Video: Etika Perilaku-Kontribusi Para Filsuf 2024, Juli
Anonim

Imajinasi moral, dalam etika, kemampuan mental yang diduga untuk membuat atau menggunakan ide, gambar, dan metafora yang tidak berasal dari prinsip-prinsip moral atau pengamatan langsung untuk membedakan kebenaran moral atau untuk mengembangkan respons moral. Beberapa pembela gagasan ini juga berpendapat bahwa konsep etis, karena mereka tertanam dalam sejarah, narasi, dan keadaan, paling baik dipahami melalui kerangka metaforis atau sastra.

Dalam The Theory of Moral Sentiments (1759), ekonom dan filsuf Skotlandia Adam Smith menggambarkan proses imajinatif yang penting tidak hanya untuk memahami perasaan orang lain tetapi juga untuk penilaian moral. Melalui tindakan imajinatif, seseorang mewakili diri sendiri situasi, minat, dan nilai-nilai orang lain, sehingga menimbulkan perasaan atau gairah. Jika hasrat itu sama dengan hasrat orang lain (sebuah fenomena yang Smith sebut sebagai "simpati"), maka sentimen yang menyenangkan menghasilkan, yang mengarah pada persetujuan moral. Ketika individu-individu di seluruh masyarakat terlibat imajinasi mereka, sudut pandang imajinatif muncul yang seragam, umum, dan normatif. Ini adalah sudut pandang penonton yang tidak memihak, perspektif standar untuk mengeluarkan penilaian moral.

Negarawan dan penulis Anglo-Irlandia Edmund Burke mungkin adalah orang pertama yang menggunakan frasa, "imajinasi moral." Bagi Burke, konsep moral memiliki manifestasi khusus dalam sejarah, tradisi, dan keadaan. Dalam Refleksi tentang Revolusi di Perancis (1790), ia menyarankan bahwa imajinasi moral memiliki peran sentral dalam menghasilkan dan mengingat kembali ide-ide sosial dan moral yang, ketika dikristalisasi ke dalam adat dan tradisi, melengkapi sifat manusia, membangkitkan kasih sayang, dan menghubungkan sentimen dengan pengertian. Pada awal abad ke-20, dan dengan anggukan pada Burke, kritikus sastra Amerika Irving Babbitt mengusulkan imajinasi moral sebagai sarana untuk mengetahui — di luar persepsi saat itu — hukum moral universal dan permanen. Dengan asumsi perbedaan antara yang satu dan yang banyak, Babbitt berpendapat bahwa kesatuan yang benar-benar nyata dan universal tidak dapat dipahami; melainkan, seseorang harus memikat imajinasi untuk mengembangkan wawasan ke dalam standar yang stabil dan permanen untuk membimbing seseorang melalui perubahan yang konstan. Imajinasi itu dapat dikembangkan melalui puisi, mitos, atau fiksi adalah gagasan Babbitt yang kemudian diambil oleh kritik sosial Amerika, Russell Kirk.

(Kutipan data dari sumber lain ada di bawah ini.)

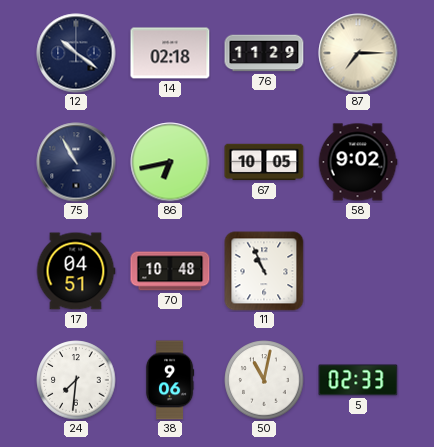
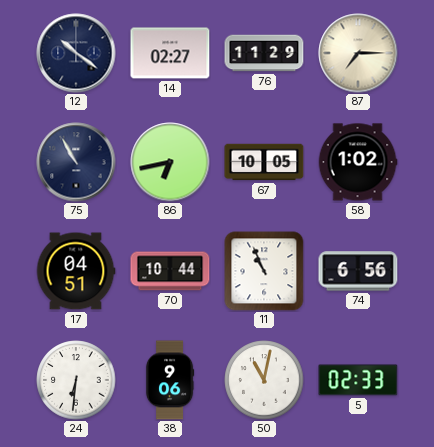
14: 02:18 -> 02:27
58: 9:02 -> 1:02
70: 10:48 -> 10:44
74: none -> 6:56
24: 7:31 -> 6:31
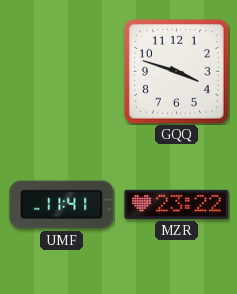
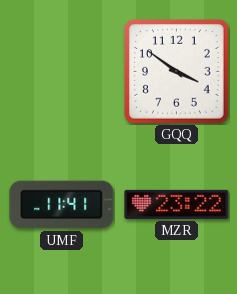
GQQ: 3:48 -> 3:51
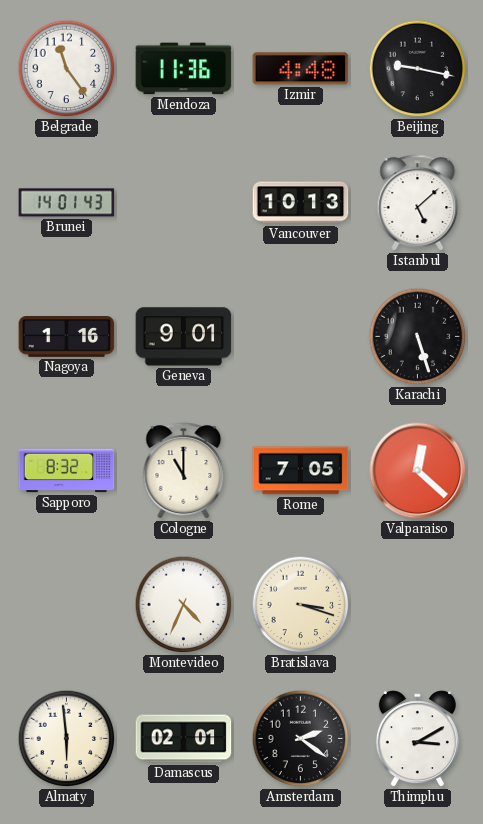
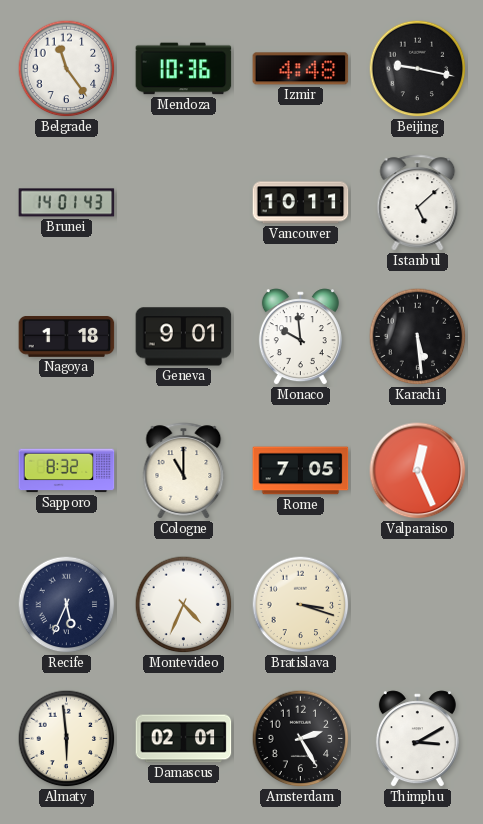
Mendoza: 11:36 -> 10:36
Vancouver: 10:13 -> 10:11
Nagoya: 1:16 -> 1:18
Monaco: none -> 9:59
Karachi: 5:27 -> 5:29
Valparaiso: 12:22 -> 12:26
Recife: none -> 5:34
Amsterdam: 2:21 -> 2:25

Sejak akhir abad ke-20, para filsuf, termasuk ahli etika bisnis, juga telah menunjukkan minat pada imajinasi moral. Mark Johnson, misalnya, berpendapat bahwa pemahaman moral bergantung pada konsep metaforis yang tertanam dalam narasi yang lebih besar. Selain itu, pertimbangan etis bukanlah penerapan prinsip untuk kasus-kasus tertentu tetapi melibatkan konsep yang strukturnya dapat beradaptasi mewakili jenis situasi dan cara respons afektif. Lebih jauh, perilaku moral menuntut seseorang untuk memupuk persepsi seseorang tentang kekhasan individu dan keadaan serta mengembangkan kemampuan empati seseorang. Untuk itu, apresiasi sastra memiliki peran penting.

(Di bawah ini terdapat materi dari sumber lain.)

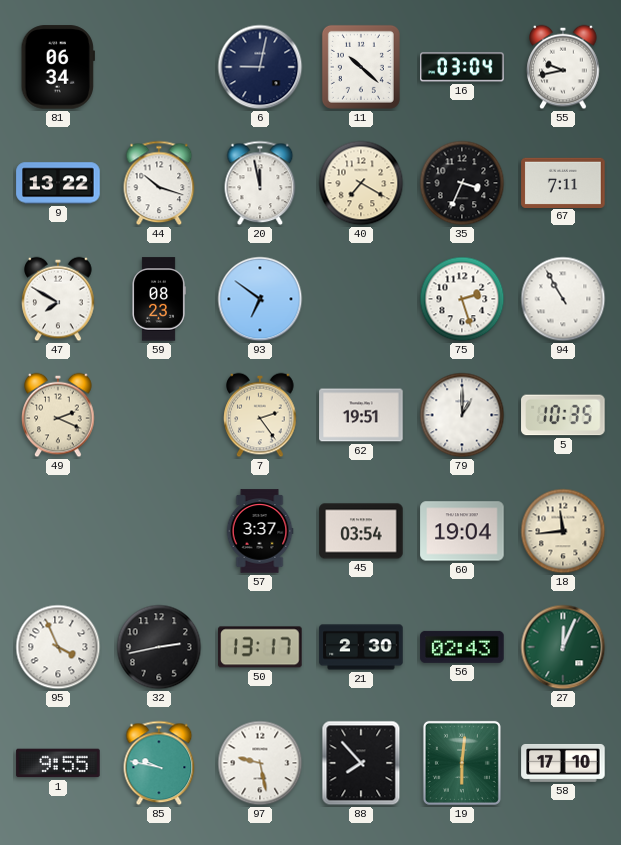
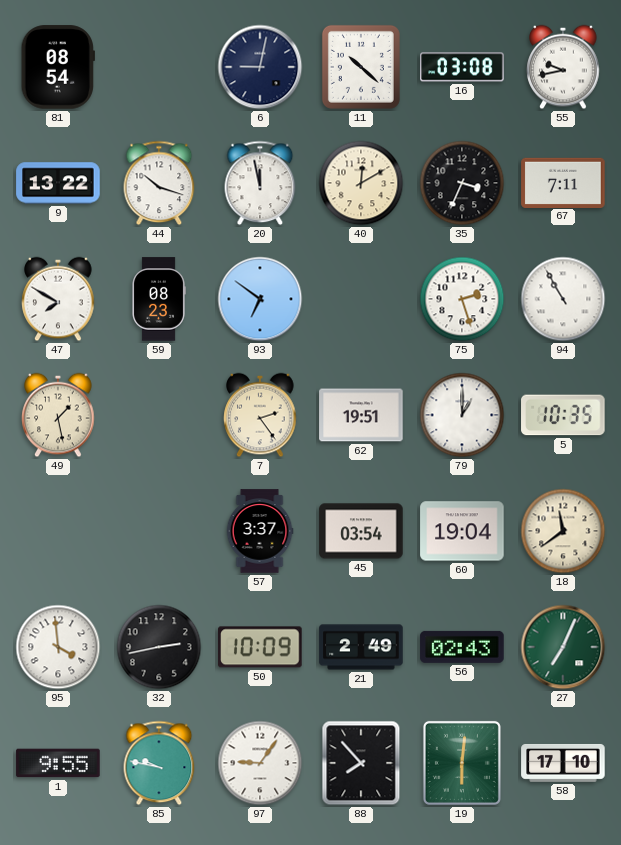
81: 06:34 -> 08:54
16: 03:04 -> 03:08
40: 7:20 -> 12:10
49: 2:19 -> 1:28
18: 11:44 -> 11:39
95: 3:56 -> 3:59
50: 13:17 -> 10:09
21: 2:30 -> 2:49
27: 12:04 -> 7:04
97: 9:28 -> 9:06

Dalam etika bisnis, Patricia Werhane menyarankan bahwa imajinasi moral diperlukan untuk manajemen etika. Dimulai dengan pengakuan kekhasan individu dan keadaan, imajinasi moral memungkinkan seseorang untuk mempertimbangkan kemungkinan yang melampaui keadaan tertentu, prinsip moral yang diterima, dan asumsi umum.